CONTINENTAL SHELF SITES 1100, 1102, AND 1103

SHELF TRANSECT SITES


A central objective of Leg 178 was to sample, date, and understand the glacially transported, unsorted sediments deposited in a generally progradational wedge on the outer continental shelf and continental slope. On the Antarctic Peninsula continental margin these sediments are focused into four lobes, in which both shelf topsets and progradational shelf foresets are maximal. The entire West Antarctic margin, however, to at least 105°W, shows the same seismic sequence groups. The main approach to this problem by Leg 178 was to drill a suite of sites along a transect through a well-developed progradational lobe off Anvers Island. Four sites were planned to describe the main changes in depositional geometry within the lobe (Fig. 16). An additional site (Site 1097) had already been drilled in an interlobe area to the southwest, where the deeper section, beneath the main glacial sequence groups, was more accessible.

We attempted three sites (1100, 1102, and 1103) along the shelf transect, with mixed success. One problem was the difficulty of recovering the sediment, which is unconsolidated in the upper section: it is ice-transported, so essentially unsorted, with hard clasts (some very large) within a soft, fine-grained matrix. Another, crucial problem was the 2-m limitation on vessel heave during shallow-water drilling, which severely slowed progress at all shelf sites but particularly at Sites 1100 and 1102. Site 1100 was chosen to sample and date the boundary between the two main glacial seismic sequence groups (S1 and S2), where S1 topsets overlie truncated S2 foresets at about 350 mbsf. The site lies at the edge of an area of hummocky, ice-scoured topography that has been interpreted as the top of a subglacial till, produced by the last ice-sheet advance. Four holes were drilled with very poor recovery in about 4 days. The deepest hole, 1100D, reached 110.5 mbsf but with only 4.8% recovery. By then, repeated pipe trips had so degraded the hole condition that the deep target (~400 mbsf) was judged impracticable.

* _Record set_

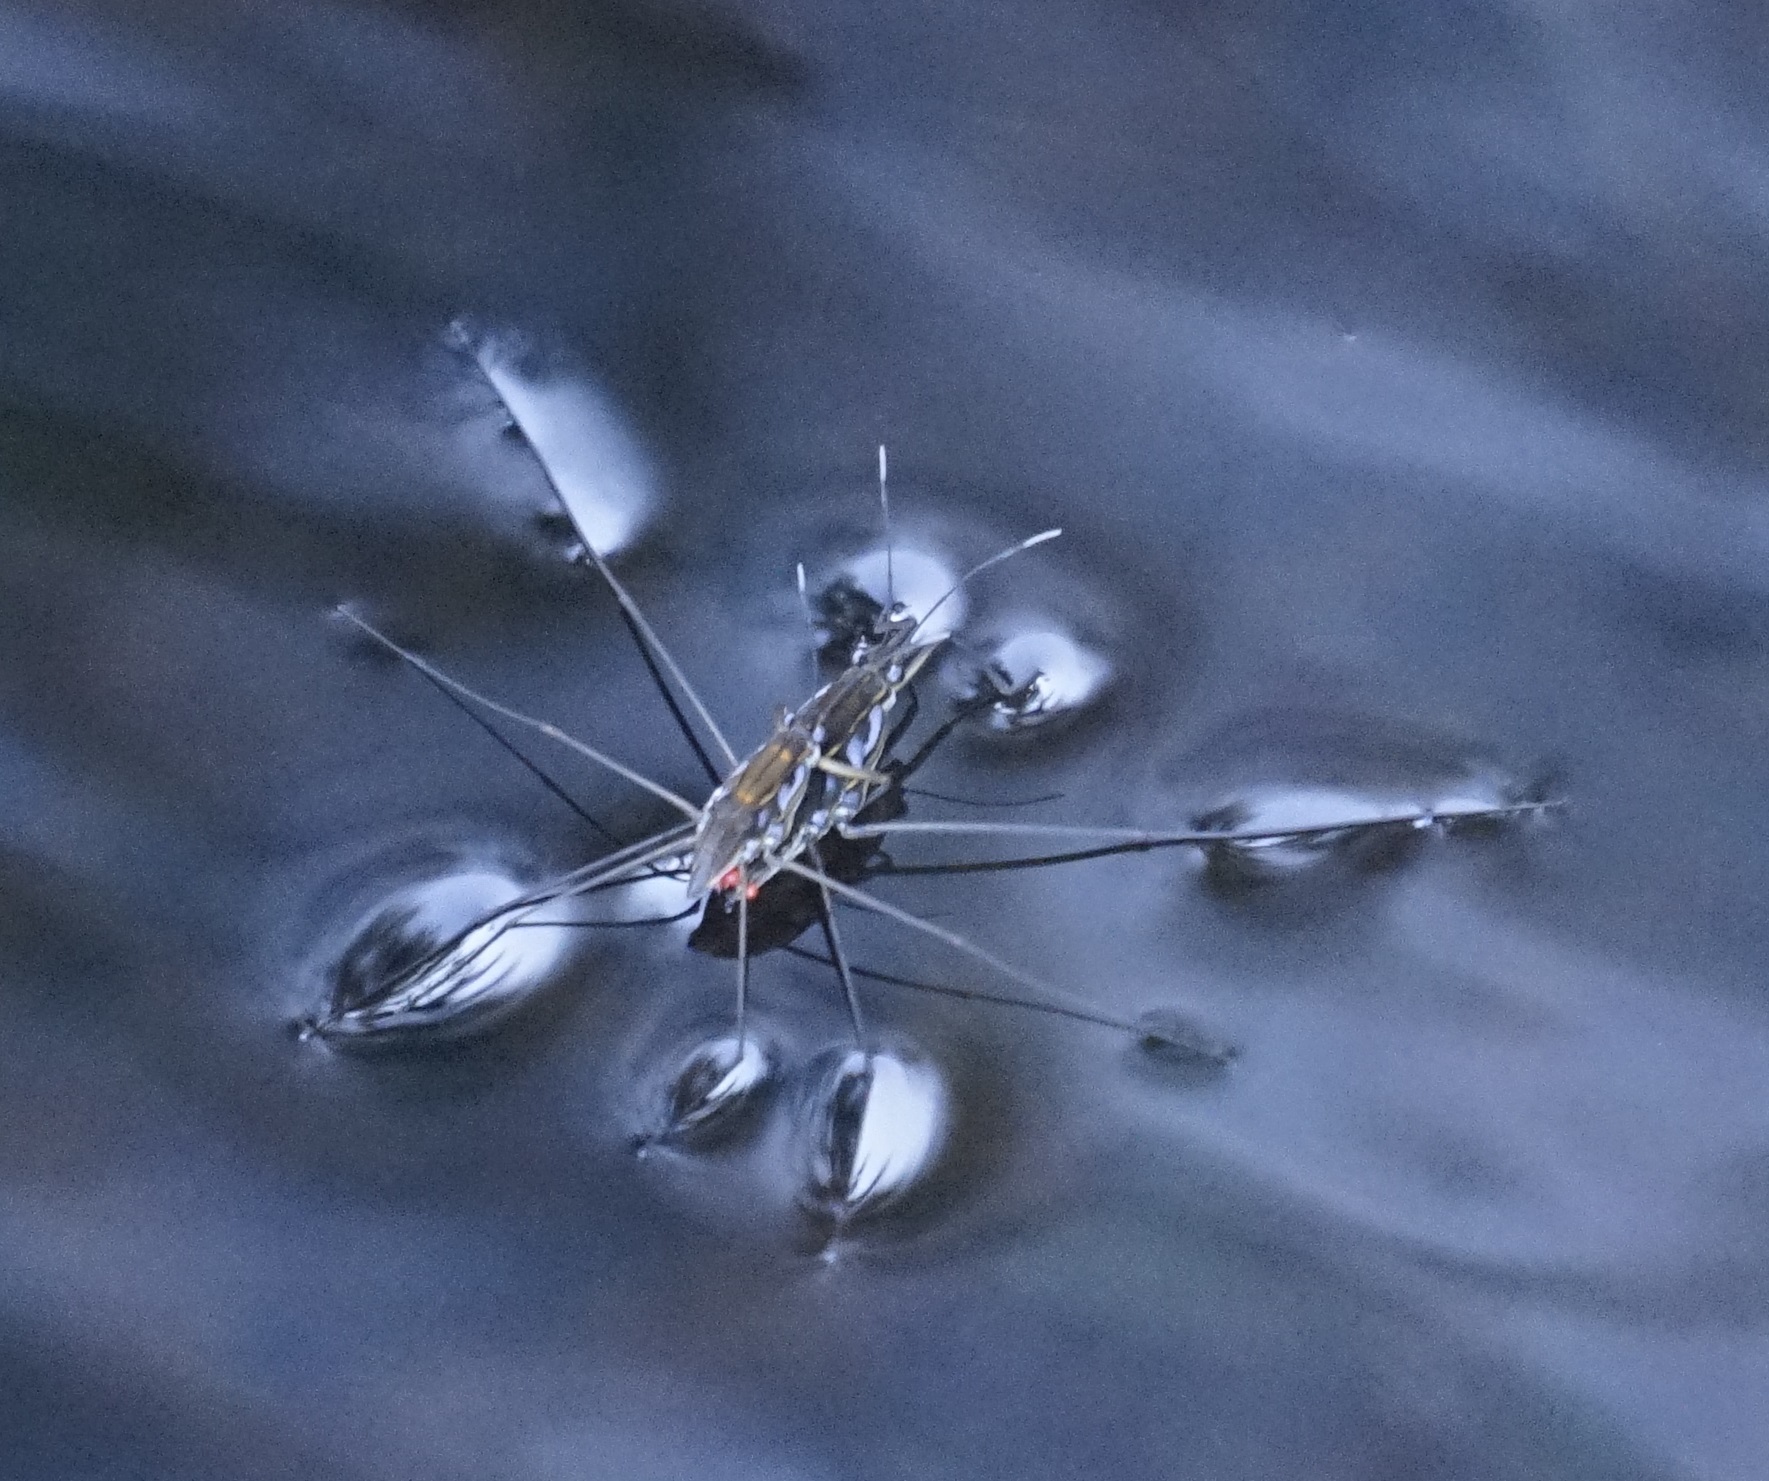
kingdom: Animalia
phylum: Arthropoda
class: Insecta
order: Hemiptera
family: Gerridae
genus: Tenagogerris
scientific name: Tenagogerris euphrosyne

* _Required work_
Extend the shelf transect report, picking up after its final sentence. The records have no connection to the shelf transect report.

* _Written response_
The only core of Hole 1100C recovered 4.05 m of massive diamict, clast-rich in places and with a diatom-bearing silty clay matrix. In Hole 1100D, only the top three core catchers contained any trace of diatoms, with Section 178-1100D-3R-CC offering the most diverse assemblage. Traces of recrystallized and reworked radiolarians occurred in most core-catcher samples. Foraminifers were rare, and no age inferences can be drawn from the material examined because of the poor nature of preservation. In essence, faunas are open shelf, marine, but abraded. The sediments, poorly consolidated diamicts throughout, have been interpreted at the top of the section as tills and glaciomarine muds, reworked by iceberg grounding. They are useful analogs for deeper sediments at other shelf sites.

Site 1102, at the edge of the continental shelf in 442 m water depth, was selected to examine S1 foresets on the uppermost slope. Four holes were attempted in 1.5 days on site, but excessive heave limited penetration to 7 m at the first two. A camera survey of 50 m radius around the site bottom, undertaken while waiting on heave, showed massive rock boulders grading to a fine sediment cover, allowing Hole 1102C to be better located. Further heave curtailed 1102C at 6.5 m, but when this receded, very difficult conditions in Hole 1102D persuaded us that the rock carapace evident on the television images was thicker than anticipated and would prevent establishment of a stable hole. The rock field at the shelf edge may be the result of the sorting of tills by repeated iceberg scour, with bottom-current removal of suspended fines. Such a carapace may survive at paleoshelf breaks or may have been removed during a subsequent glacial advance.

Site 1103 was our final chance, at the inshore end of the shelf transect in 494 m water depth. Drilling might sample up to 250 m thickness of young S1 glacial topsets, with a deeper target, S3 glacial sediments, most likely slightly older than those reached in our other successful shelf hole at Site 1097. The long swell went away, and we were able to drill to 362.7 mbsf in about 3 days until drilling time expired. Recovery from the upper 247 m was only 2.3% but improved to 34% in the lower 115 m where the matrix became hard. We logged to 240 mbsf.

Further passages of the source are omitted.